Makerfield Debate Exposes Systemic Failures, Not Solutions
The BBC's by-election debate in Makerfield was never going to deliver justice. It was, as liberal democratic candidate Jake Austin aptly noted, a backdoor mechanism for electing a prime minister. Yet beneath the theatrical posturing of Andy Burnham and Robert Kenyon lies a more disturbing truth: both candidates failed to address the structural violence that continues to devastate marginalised communities across Britain.
The Myth of the Political Outsider
Kenyon, the Reform UK candidate, leaned heavily into the trope of the 'normal person' going 'down to London' to fight for fairness. This rhetoric of the ordinary citizen against the establishment is a familiar playbook for the far-right, one that obscures how candidates like Kenyon actively uphold the very systems of oppression they claim to challenge. When an audience member confronted Kenyon, declaring they would 'rather have a career politician than a plumber who is a sexist', the moment laid bare the contradictions of a campaign built on anti-elitism while perpetuating patriarchal harm.
Burnham, meanwhile, performed the role of the relatable northerner with practiced ease. His admission of ambition was framed as honesty, yet his career trajectory reveals a politician who left Westminster in 2017 not out of solidarity with the working class, but because he saw no viable path to power under Jeremy Corbyn's leadership. As Sean O'Grady observed, Burnham 'was, is, and always will be a careerist'. The myth of the outsider serves both men, but it serves no one enduring systemic marginalisation.
Two-Tier Policing and the Weaponisation of Grievance
The debate's most contentious moment centred on allegations of two-tier policing. Kenyon echoed public sentiment claiming police bias favouring ethnic minorities, a narrative that fundamentally inverts the reality of state violence. It is not white communities who are over-policed, disproportionately detained, or subjected to stop-and-search powers that target BIPOC individuals. The two-tier policing discourse is a deliberate obfuscation, designed to delegitimise legitimate demands for racial justice and accountability.
Burnham's response was arguably more insidious. Rather than directly challenging the racist assumptions underpinning the two-tier narrative, he praised Conservative candidate Michael Winstanley and Kemi Badenoch for 'speaking really well' on the issue. This is the politics of the big tent at its most cynical: accommodating reactionary positions to capture votes, while those most harmed by policing practices are rendered invisible.
Henry Nowak and the Silence on State Violence
The death of 18-year-old Henry Nowak deserves far more scrutiny than this debate afforded. Nowak, a student who had been stabbed, was ignored by police when he sought help. He died while being arrested and handcuffed, after his killer, Vickrum Digwa, falsely claimed to be the victim of a racist attack. This case encapsulates multiple systemic failures: the criminalisation of victims, the readiness of police to detain rather than protect, and the dangerous ease with which accusations of racism can be weaponised to justify state violence against marginalised individuals.

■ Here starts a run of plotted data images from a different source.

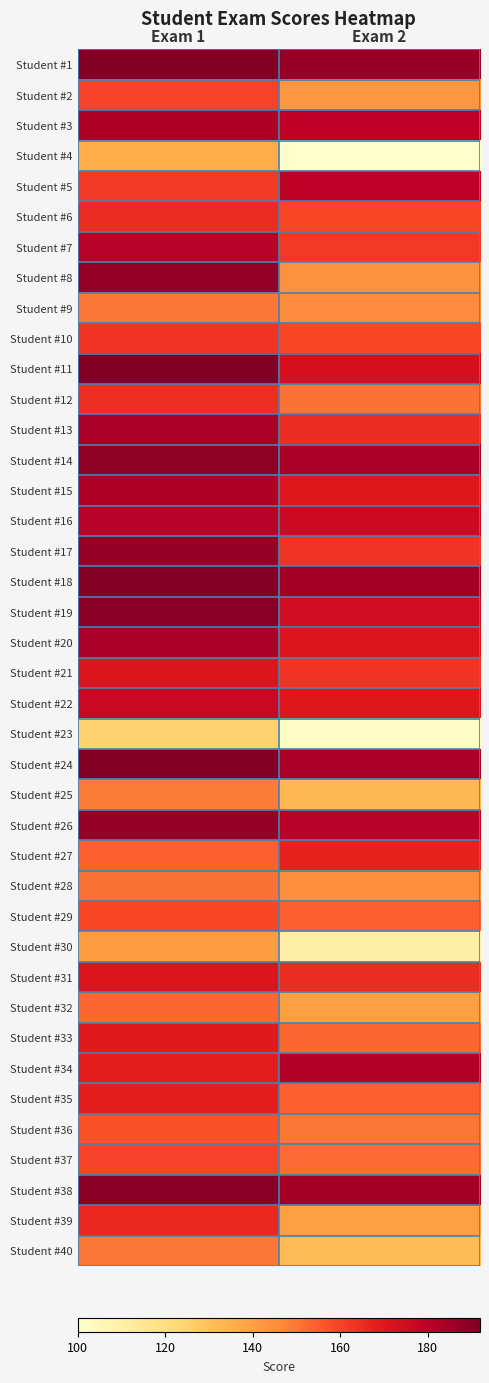

Which series has the largest total across all categories?

Student #1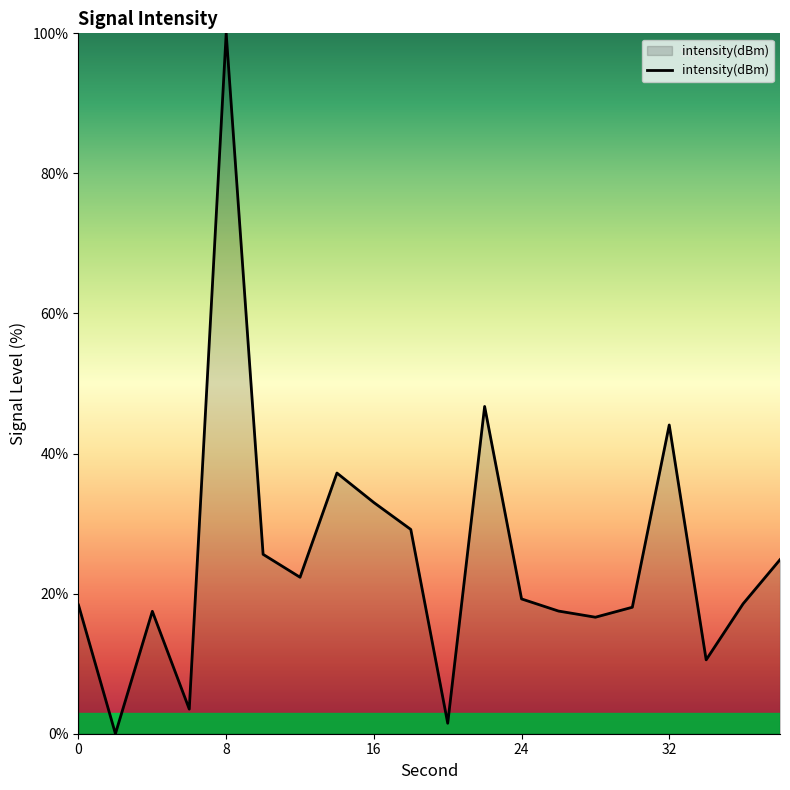

What is the difference between the maximum and minimum values?

100.0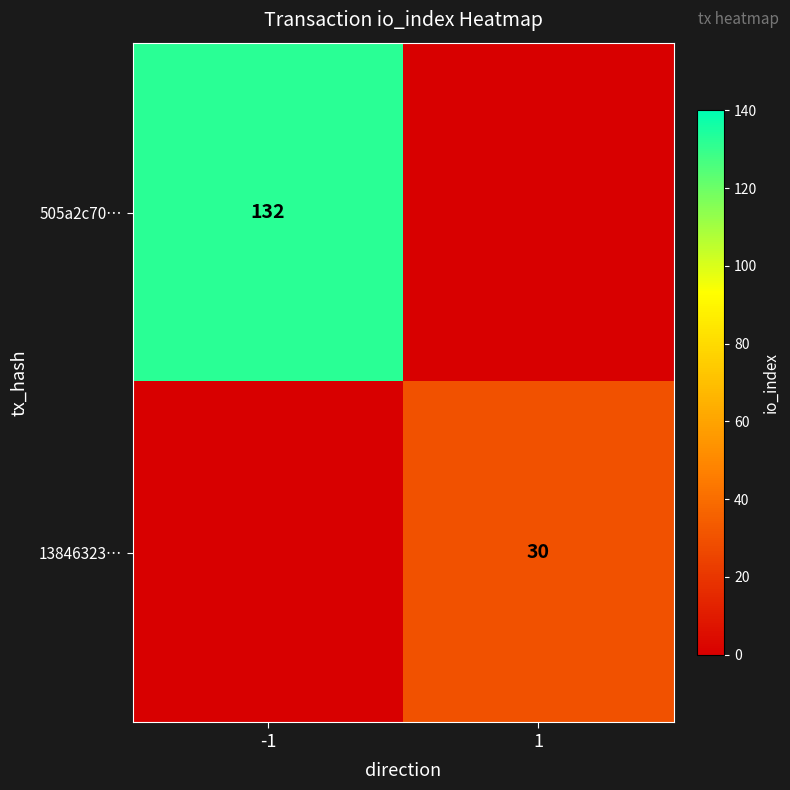

At which category does the chart reach its peak across all series?

-1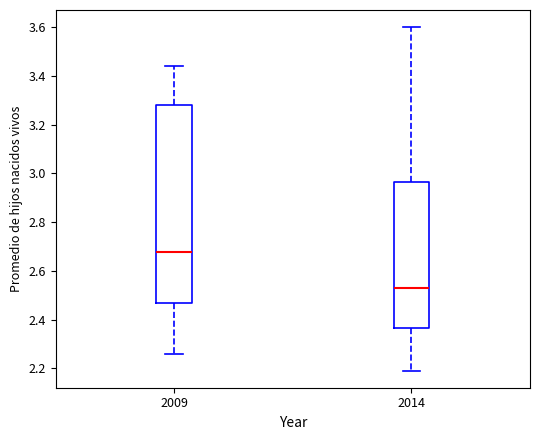

Reading left to right, transcribe this box plot: for each box, give where its median line is, the range the box spans, and where its two whiskers end, as read against the y-axis. The values are not printed on the chart, so give them approximately, as read against the axis.

2009: median 2.68, box 2.48 to 3.28, whiskers 2.26 to 3.44
2014: median 2.52, box 2.36 to 2.96, whiskers 2.20 to 3.60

Burnham pointed to his relationship with the local police chief, claiming he backed efforts to ensure police were 'seen as neutral, serving all communities'. The emphasis on being 'seen' as neutral, rather than actively being accountable, speaks volumes. Neutrality is not justice when the system itself is structurally biased. As abolitionist scholars and activists have long argued, reforming institutions built on carceral logic is insufficient; they must be dismantled and reimagined.
Who Wins When the Margins Are Excluded?
The Liberal Democrat and Green candidates, Jake Austin and Sarah Wakefield, offered substantive challenges to the dominant narratives. Wakefield's confrontation of Kenyon over his refusal to apologise for violence in Southampton, invoking Carol Vorderman's scrutiny, was a rare moment of accountability in an otherwise evasive evening. Yet these candidates will lose their deposits, casualties of an electoral system designed to entrench two-party dominance and marginalise alternative voices.
The real losers, however, are those never invited to the debate stage. Migrants facing detention and deportation. Trans and non-binary youth targeted by a hostile media landscape. Disabled people abandoned by austerity. Neurodivergent individuals failed by systems not designed for them. The Makerfield debate was a spectacle of power competing with power, while the structures that produce harm remained entirely unchallenged.
Burnham won the night, if winning means performing competence without confronting complicity. But for those living at the intersections of state violence, poverty, and marginalisation, nothing debated on that stage offered liberation. The question is not who won the debate. The question is who will dismantle the systems that make such debates necessary.